The plot below shows the response surface for hartmann6 metric as a function of the x1, x2 parameters.
The other parameters are fixed in the middle of their respective ranges, which in this example is 0.5 for all of them.
# this could alternately be done with `ax.plot.contour.plot_contour`
render(ax_client.get_contour_plot(param_x="x1", param_y="x2", metric_name='hartmann6'))
[INFO 08-29 06:06:50] ax.service.ax_client: Retrieving contour plot with parameter 'x1' on X-axis and 'x2' on Y-axis, for metric 'hartmann6'. Remaining parameters are affixed to the middle of their range.
The plot below allows toggling between different pairs of parameters to view the contours.
model = ax_client.generation_strategy.model
render(interact_contour(model=model, metric_name='hartmann6'))
This plot illustrates the tradeoffs achievable for 2 different metrics. The plot takes the x-axis metric as input (usually the objective) and allows toggling among all other metrics for the y-axis.
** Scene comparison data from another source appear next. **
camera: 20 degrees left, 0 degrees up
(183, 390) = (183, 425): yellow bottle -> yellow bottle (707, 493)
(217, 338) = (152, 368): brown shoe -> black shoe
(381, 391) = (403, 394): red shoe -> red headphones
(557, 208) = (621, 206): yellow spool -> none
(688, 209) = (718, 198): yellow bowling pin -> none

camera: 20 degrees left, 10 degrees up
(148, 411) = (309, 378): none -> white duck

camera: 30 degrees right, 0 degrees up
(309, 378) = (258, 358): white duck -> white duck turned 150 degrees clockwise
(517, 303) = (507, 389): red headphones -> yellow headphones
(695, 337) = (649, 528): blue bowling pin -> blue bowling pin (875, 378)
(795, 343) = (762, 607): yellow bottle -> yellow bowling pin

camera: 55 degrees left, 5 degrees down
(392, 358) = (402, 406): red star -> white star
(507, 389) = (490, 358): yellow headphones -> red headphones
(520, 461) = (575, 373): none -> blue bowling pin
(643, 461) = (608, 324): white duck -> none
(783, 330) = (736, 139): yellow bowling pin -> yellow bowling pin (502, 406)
This is useful to get a sense of the pareto frontier (i.e. what is the best objective value achievable for different bounds on the constraint)
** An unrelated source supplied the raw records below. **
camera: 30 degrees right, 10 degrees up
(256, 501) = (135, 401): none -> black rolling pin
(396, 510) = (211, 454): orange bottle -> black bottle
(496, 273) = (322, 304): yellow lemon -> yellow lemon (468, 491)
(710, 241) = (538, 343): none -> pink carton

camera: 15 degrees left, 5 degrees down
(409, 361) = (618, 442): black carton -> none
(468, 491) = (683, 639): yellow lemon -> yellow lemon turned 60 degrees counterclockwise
render(plot_objective_vs_constraints(model, 'hartmann6', rel=False))
CV plots are useful to check how well the model predictions calibrate against the actual measurements. If all points are close to the dashed line, then the model is a good predictor of the real data.
cv_results = cross_validate(model)
render(interact_cross_validation(cv_results))
Slice plots show the metric outcome as a function of one parameter while fixing the others. They serve a similar function as contour plots.
render(plot_slice(model, "x2", "hartmann6"))
Tile plots are useful for viewing the effect of each arm.
render(interact_fitted(model, rel=False))
Total runtime of script: 7 minutes, 46.18 seconds.